TASK INSTRUCTIONS =>
Copy each line below in which the string "biết" occurs.

SOURCE RECORDS =>
"""
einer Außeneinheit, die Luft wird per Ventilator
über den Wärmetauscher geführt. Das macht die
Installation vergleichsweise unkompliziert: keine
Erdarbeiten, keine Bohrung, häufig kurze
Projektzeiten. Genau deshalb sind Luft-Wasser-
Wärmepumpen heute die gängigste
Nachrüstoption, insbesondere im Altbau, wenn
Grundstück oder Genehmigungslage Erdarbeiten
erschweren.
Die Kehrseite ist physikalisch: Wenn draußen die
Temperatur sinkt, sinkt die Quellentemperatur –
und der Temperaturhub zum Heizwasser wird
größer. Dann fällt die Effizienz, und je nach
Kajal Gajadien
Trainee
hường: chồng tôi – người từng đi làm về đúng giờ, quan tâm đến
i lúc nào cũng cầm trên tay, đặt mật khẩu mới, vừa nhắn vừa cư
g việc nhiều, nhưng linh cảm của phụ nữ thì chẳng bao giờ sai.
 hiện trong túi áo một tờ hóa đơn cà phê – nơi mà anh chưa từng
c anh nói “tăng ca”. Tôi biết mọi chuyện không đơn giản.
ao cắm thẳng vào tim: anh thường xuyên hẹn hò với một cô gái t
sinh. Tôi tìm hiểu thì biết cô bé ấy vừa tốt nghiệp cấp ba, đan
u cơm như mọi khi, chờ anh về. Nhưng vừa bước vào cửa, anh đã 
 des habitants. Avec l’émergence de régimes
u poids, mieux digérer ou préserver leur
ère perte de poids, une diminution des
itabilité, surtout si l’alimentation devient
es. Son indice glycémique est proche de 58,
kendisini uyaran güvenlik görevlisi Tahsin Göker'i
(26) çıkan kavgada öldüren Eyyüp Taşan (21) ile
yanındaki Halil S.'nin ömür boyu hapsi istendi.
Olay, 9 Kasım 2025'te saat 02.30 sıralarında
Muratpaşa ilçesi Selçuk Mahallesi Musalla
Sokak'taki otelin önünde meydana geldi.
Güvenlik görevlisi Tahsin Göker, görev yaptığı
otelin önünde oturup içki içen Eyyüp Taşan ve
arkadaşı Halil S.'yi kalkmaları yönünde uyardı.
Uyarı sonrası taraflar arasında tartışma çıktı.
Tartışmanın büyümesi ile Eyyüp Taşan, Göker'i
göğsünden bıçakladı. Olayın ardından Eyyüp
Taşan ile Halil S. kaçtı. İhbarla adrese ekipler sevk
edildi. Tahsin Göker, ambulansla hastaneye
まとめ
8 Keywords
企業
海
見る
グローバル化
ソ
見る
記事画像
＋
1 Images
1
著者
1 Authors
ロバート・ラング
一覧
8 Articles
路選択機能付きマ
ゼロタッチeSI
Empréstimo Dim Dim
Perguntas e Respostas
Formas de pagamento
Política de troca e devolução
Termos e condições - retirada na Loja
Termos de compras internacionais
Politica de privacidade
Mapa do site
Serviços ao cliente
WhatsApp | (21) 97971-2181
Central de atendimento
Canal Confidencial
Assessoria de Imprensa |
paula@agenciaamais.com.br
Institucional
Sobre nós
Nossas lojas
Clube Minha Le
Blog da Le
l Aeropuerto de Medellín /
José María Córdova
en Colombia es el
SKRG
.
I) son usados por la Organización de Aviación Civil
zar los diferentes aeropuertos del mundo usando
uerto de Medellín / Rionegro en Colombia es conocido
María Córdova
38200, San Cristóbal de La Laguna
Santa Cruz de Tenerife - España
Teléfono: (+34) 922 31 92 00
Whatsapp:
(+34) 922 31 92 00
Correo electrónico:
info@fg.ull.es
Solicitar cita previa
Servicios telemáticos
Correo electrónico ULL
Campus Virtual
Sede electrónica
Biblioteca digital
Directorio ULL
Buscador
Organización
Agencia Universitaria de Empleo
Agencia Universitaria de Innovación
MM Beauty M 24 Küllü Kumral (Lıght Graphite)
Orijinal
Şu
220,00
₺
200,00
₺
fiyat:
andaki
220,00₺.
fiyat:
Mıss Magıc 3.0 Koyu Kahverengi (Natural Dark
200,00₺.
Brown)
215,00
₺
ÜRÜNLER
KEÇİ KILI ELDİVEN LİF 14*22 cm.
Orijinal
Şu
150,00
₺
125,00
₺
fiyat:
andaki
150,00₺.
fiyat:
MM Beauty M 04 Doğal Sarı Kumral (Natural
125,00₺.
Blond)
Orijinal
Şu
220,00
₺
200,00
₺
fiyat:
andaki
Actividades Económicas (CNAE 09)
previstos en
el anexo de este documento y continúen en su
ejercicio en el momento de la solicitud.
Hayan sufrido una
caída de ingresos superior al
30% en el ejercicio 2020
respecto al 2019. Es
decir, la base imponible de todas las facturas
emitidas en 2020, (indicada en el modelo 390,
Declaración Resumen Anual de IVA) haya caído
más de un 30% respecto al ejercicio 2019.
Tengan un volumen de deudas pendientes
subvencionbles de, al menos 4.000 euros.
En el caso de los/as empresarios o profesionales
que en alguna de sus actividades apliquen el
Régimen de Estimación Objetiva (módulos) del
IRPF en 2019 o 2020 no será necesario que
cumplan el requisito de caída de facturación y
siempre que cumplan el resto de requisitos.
"""
REPLY TO THE TASK =>
c anh nói “tăng ca”. Tôi biết mọi chuyện không đơn giản.
sinh. Tôi tìm hiểu thì biết cô bé ấy vừa tốt nghiệp cấp ba, đan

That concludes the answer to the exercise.